■ Try it
Provide only the number of lines in the listing that contain the word "exklusiv".

------

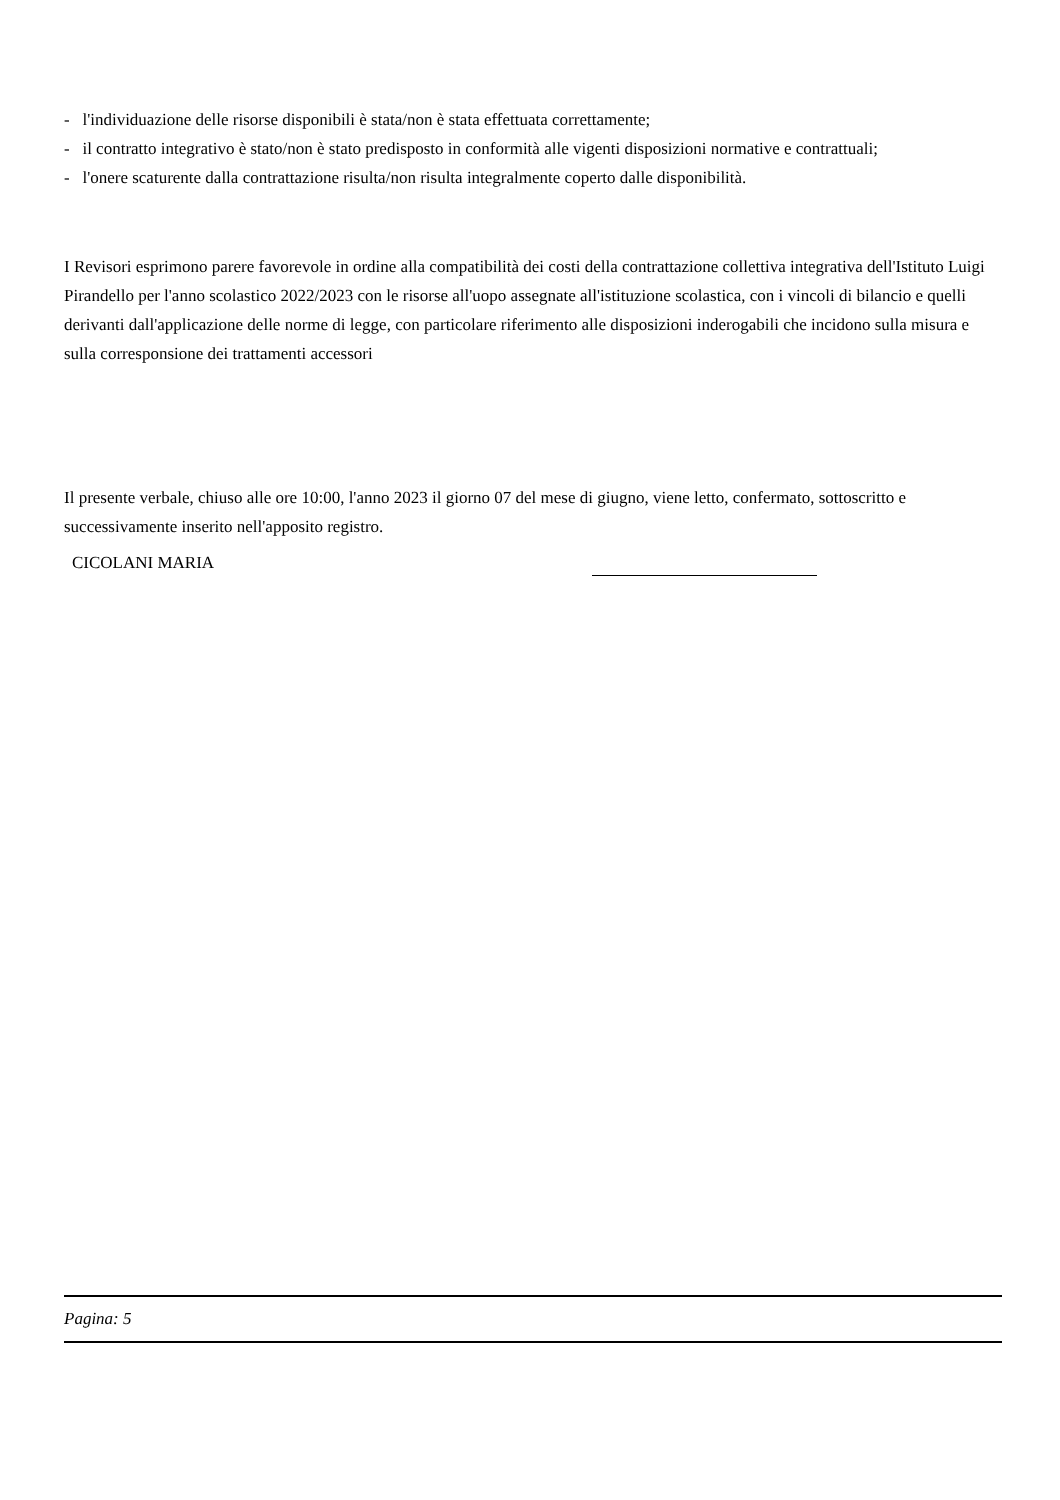- l'individuazione delle risorse disponibili è stata/non è stata effettuata correttamente;
- il contratto integrativo è stato/non è stato predisposto in conformità alle vigenti disposizioni normative e contrattuali;
- l'onere scaturente dalla contrattazione risulta/non risulta integralmente coperto dalle disponibilità.
I Revisori esprimono parere favorevole in ordine alla compatibilità dei costi della contrattazione collettiva integrativa dell'Istituto Luigi Pirandello per l'anno scolastico 2022/2023 con le risorse all'uopo assegnate all'istituzione scolastica, con i vincoli di bilancio e quelli derivanti dall'applicazione delle norme di legge, con particolare riferimento alle disposizioni inderogabili che incidono sulla misura e sulla corresponsione dei trattamenti accessori
Il presente verbale, chiuso alle ore 10:00, l'anno 2023 il giorno 07 del mese di giugno, viene letto, confermato, sottoscritto e successivamente inserito nell'apposito registro.
CICOLANI MARIA
Pagina: 5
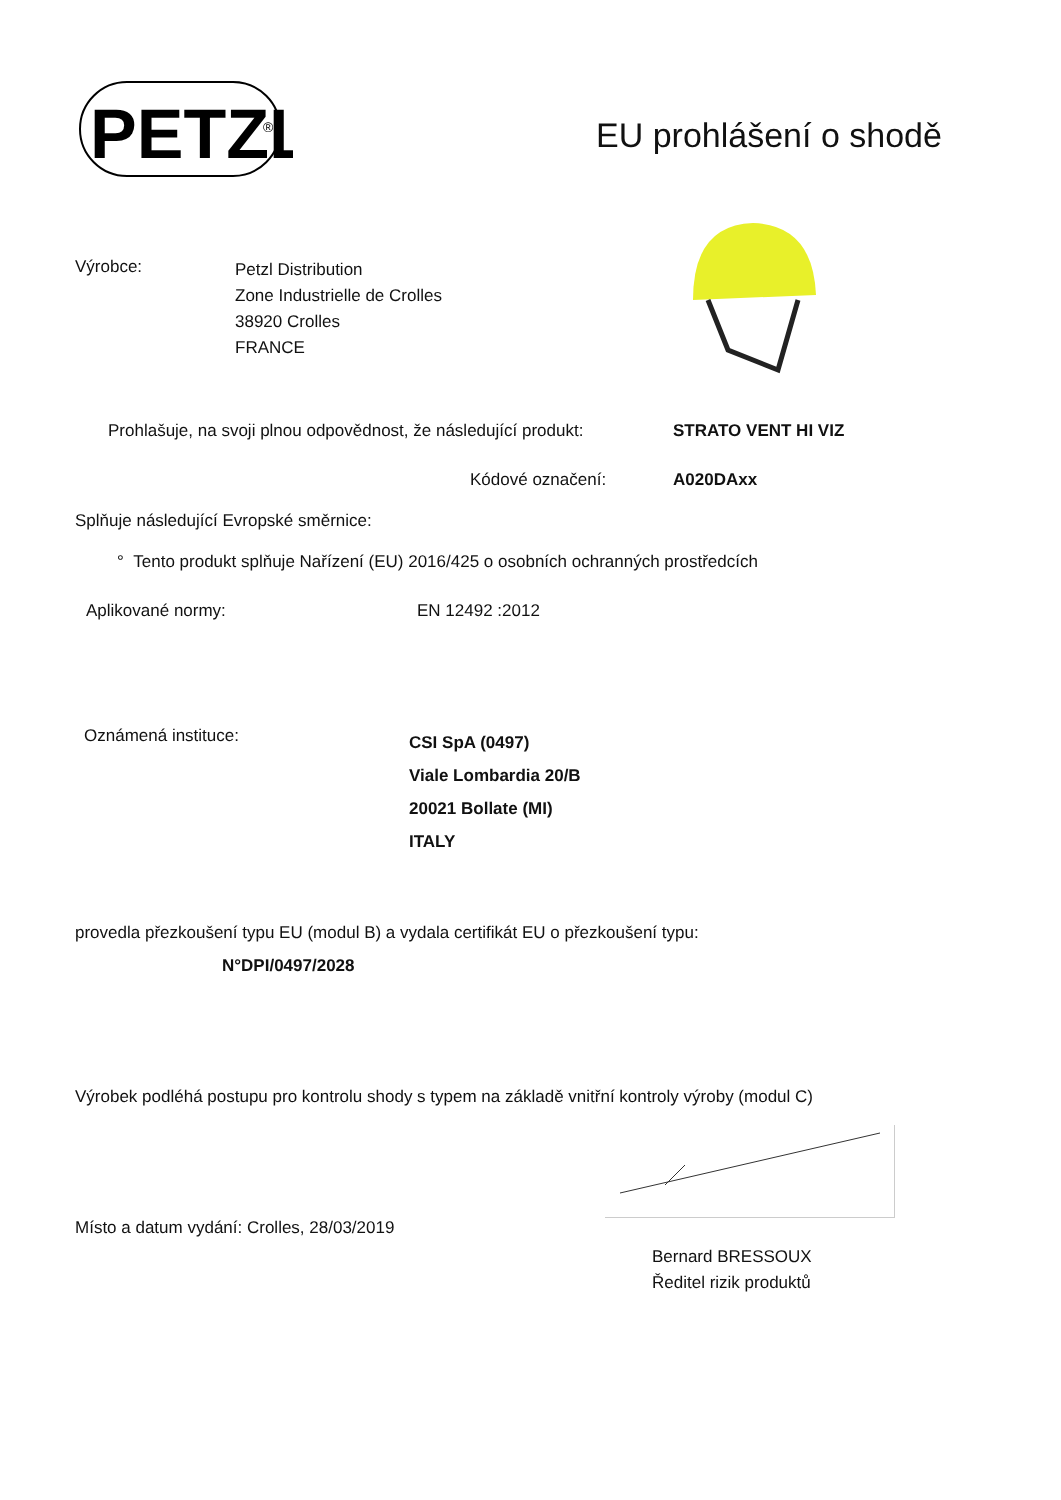PETZL
®
EU prohlášení o shodě
Výrobce:
Petzl Distribution
Zone Industrielle de Crolles
38920 Crolles
FRANCE
Prohlašuje, na svoji plnou odpovědnost, že následující produkt:
STRATO VENT HI VIZ
Kódové označení: A020DAxx
Splňuje následující Evropské směrnice:
° Tento produkt splňuje Nařízení (EU) 2016/425 o osobních ochranných prostředcích
Aplikované normy: EN 12492 :2012
Oznámená instituce:
CSI SpA (0497)
Viale Lombardia 20/B
20021 Bollate (MI)
ITALY
provedla přezkoušení typu EU (modul B) a vydala certifikát EU o přezkoušení typu:
N°DPI/0497/2028
Výrobek podléhá postupu pro kontrolu shody s typem na základě vnitřní kontroly výroby (modul C)
Místo a datum vydání: Crolles, 28/03/2019
Bernard BRESSOUX
Ředitel rizik produktů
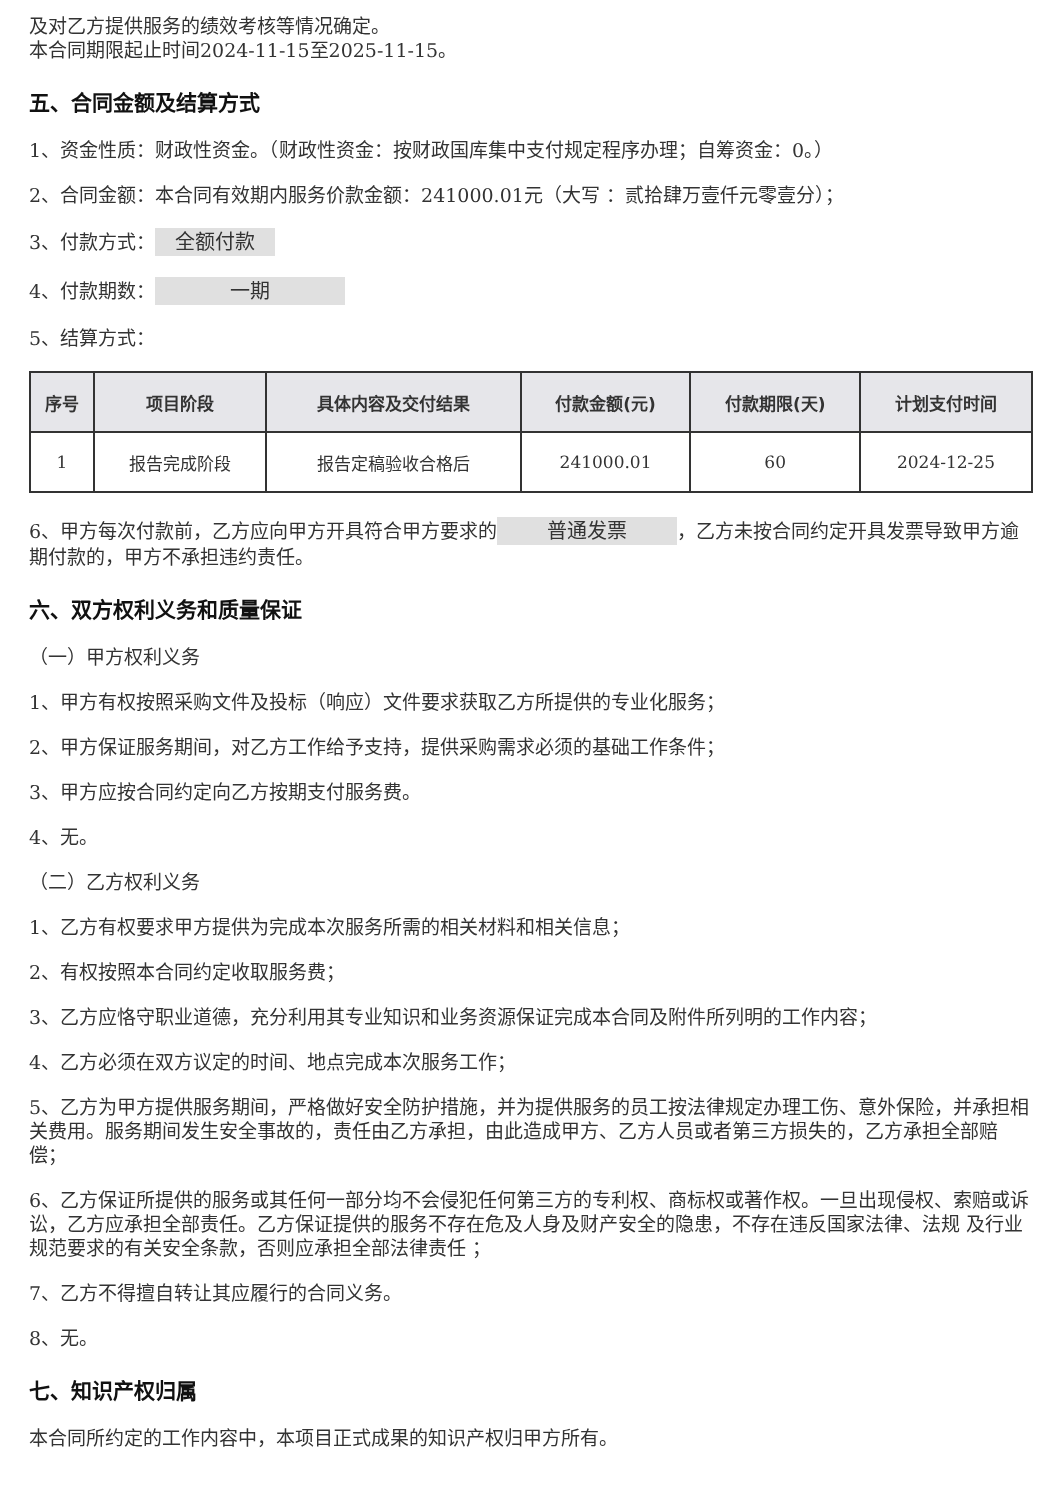及对乙方提供服务的绩效考核等情况确定。
本合同期限起止时间2024-11-15至2025-11-15。
五、合同金额及结算方式
1、资金性质：财政性资金。（财政性资金：按财政国库集中支付规定程序办理；自筹资金：0。）
2、合同金额：本合同有效期内服务价款金额：241000.01元（大写 ：贰拾肆万壹仟元零壹分）；
3、付款方式： 全额付款
4、付款期数： 一期
5、结算方式：
| 序号 | 项目阶段 | 具体内容及交付结果 | 付款金额(元) | 付款期限(天) | 计划支付时间 |
| --- | --- | --- | --- | --- | --- |
| 1 | 报告完成阶段 | 报告定稿验收合格后 | 241000.01 | 60 | 2024-12-25 |
6、甲方每次付款前，乙方应向甲方开具符合甲方要求的 普通发票 ，乙方未按合同约定开具发票导致甲方逾期付款的，甲方不承担违约责任。
六、双方权利义务和质量保证
（一）甲方权利义务
1、甲方有权按照采购文件及投标（响应）文件要求获取乙方所提供的专业化服务；
2、甲方保证服务期间，对乙方工作给予支持，提供采购需求必须的基础工作条件；
3、甲方应按合同约定向乙方按期支付服务费。
4、无。
（二）乙方权利义务
1、乙方有权要求甲方提供为完成本次服务所需的相关材料和相关信息；
2、有权按照本合同约定收取服务费；
3、乙方应恪守职业道德，充分利用其专业知识和业务资源保证完成本合同及附件所列明的工作内容；
4、乙方必须在双方议定的时间、地点完成本次服务工作；
5、乙方为甲方提供服务期间，严格做好安全防护措施，并为提供服务的员工按法律规定办理工伤、意外保险，并承担相关费用。服务期间发生安全事故的，责任由乙方承担，由此造成甲方、乙方人员或者第三方损失的，乙方承担全部赔偿；
6、乙方保证所提供的服务或其任何一部分均不会侵犯任何第三方的专利权、商标权或著作权。一旦出现侵权、索赔或诉讼，乙方应承担全部责任。乙方保证提供的服务不存在危及人身及财产安全的隐患，不存在违反国家法律、法规 及行业规范要求的有关安全条款，否则应承担全部法律责任 ；
7、乙方不得擅自转让其应履行的合同义务。
8、无。
七、知识产权归属
本合同所约定的工作内容中，本项目正式成果的知识产权归甲方所有。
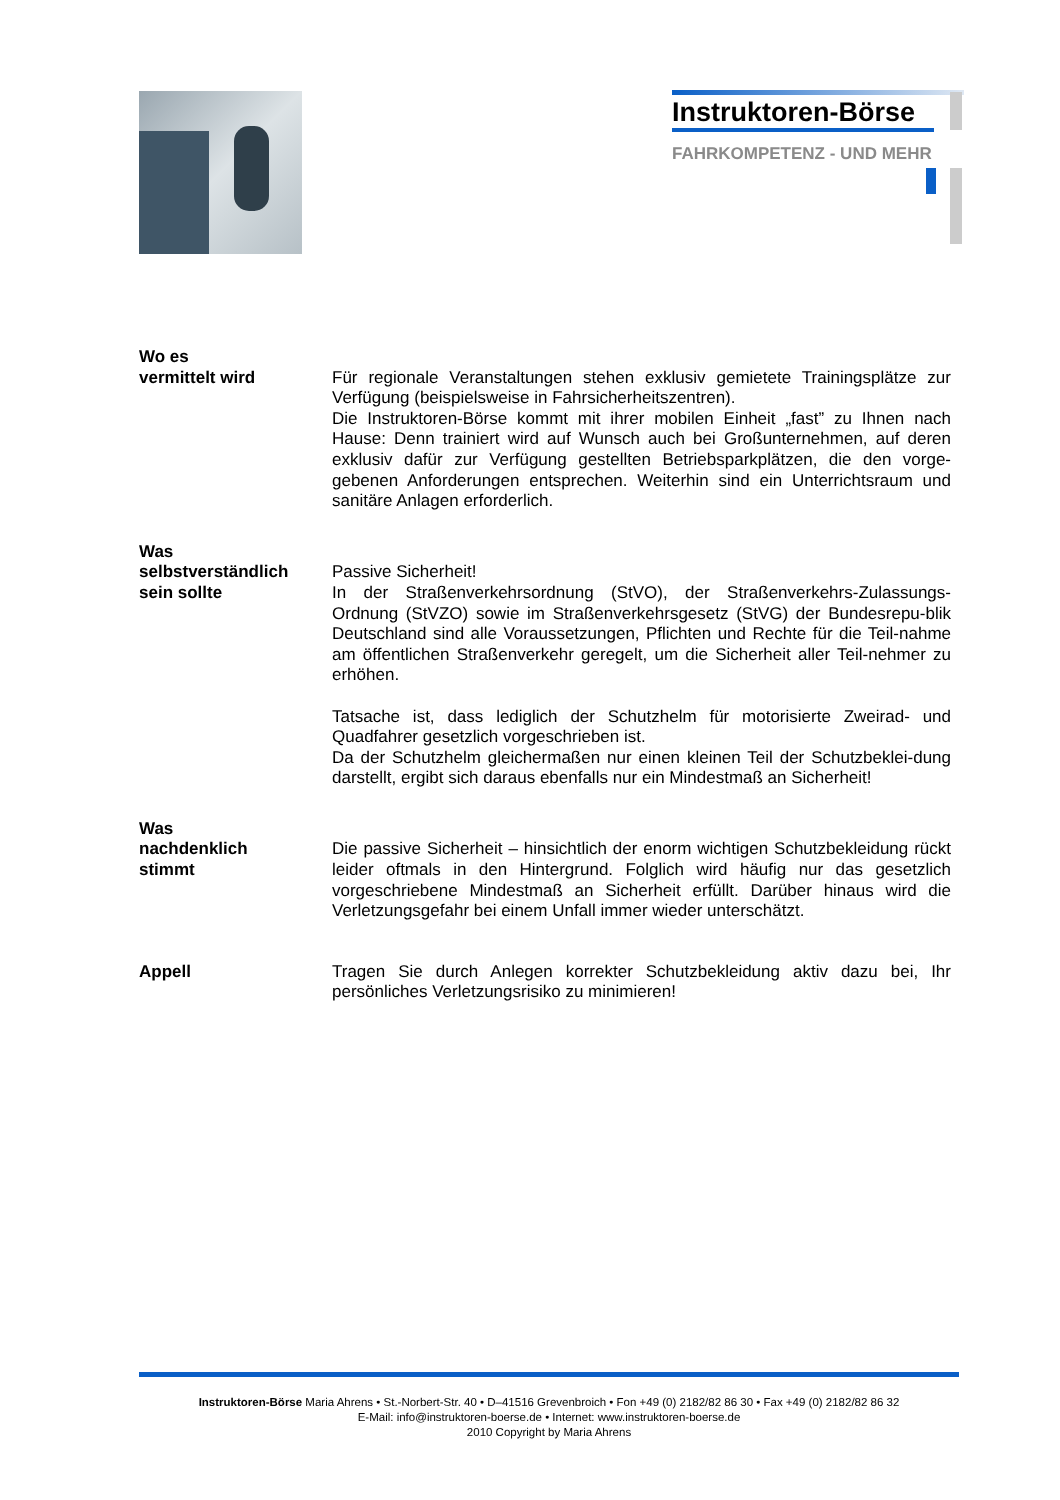Instruktoren-Börse
FAHRKOMPETENZ - UND MEHR
Wo es
vermittelt wird
Für regionale Veranstaltungen stehen exklusiv gemietete Trainingsplätze zur Verfügung (beispielsweise in Fahrsicherheitszentren).
Die Instruktoren-Börse kommt mit ihrer mobilen Einheit „fast” zu Ihnen nach Hause: Denn trainiert wird auf Wunsch auch bei Großunternehmen, auf deren exklusiv dafür zur Verfügung gestellten Betriebsparkplätzen, die den vorge-gebenen Anforderungen entsprechen. Weiterhin sind ein Unterrichtsraum und sanitäre Anlagen erforderlich.
Was
selbstverständlich
sein sollte
Passive Sicherheit!
In der Straßenverkehrsordnung (StVO), der Straßenverkehrs-Zulassungs-Ordnung (StVZO) sowie im Straßenverkehrsgesetz (StVG) der Bundesrepu-blik Deutschland sind alle Voraussetzungen, Pflichten und Rechte für die Teil-nahme am öffentlichen Straßenverkehr geregelt, um die Sicherheit aller Teil-nehmer zu erhöhen.
Tatsache ist, dass lediglich der Schutzhelm für motorisierte Zweirad- und Quadfahrer gesetzlich vorgeschrieben ist.
Da der Schutzhelm gleichermaßen nur einen kleinen Teil der Schutzbeklei-dung darstellt, ergibt sich daraus ebenfalls nur ein Mindestmaß an Sicherheit!
Was
nachdenklich
stimmt
Die passive Sicherheit – hinsichtlich der enorm wichtigen Schutzbekleidung rückt leider oftmals in den Hintergrund. Folglich wird häufig nur das gesetzlich vorgeschriebene Mindestmaß an Sicherheit erfüllt. Darüber hinaus wird die Verletzungsgefahr bei einem Unfall immer wieder unterschätzt.
Appell Tragen Sie durch Anlegen korrekter Schutzbekleidung aktiv dazu bei, Ihr persönliches Verletzungsrisiko zu minimieren!
Instruktoren-Börse Maria Ahrens • St.-Norbert-Str. 40 • D–41516 Grevenbroich • Fon +49 (0) 2182/82 86 30 • Fax +49 (0) 2182/82 86 32
E-Mail: info@instruktoren-boerse.de • Internet: www.instruktoren-boerse.de
2010 Copyright by Maria Ahrens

------

■ Answer box
2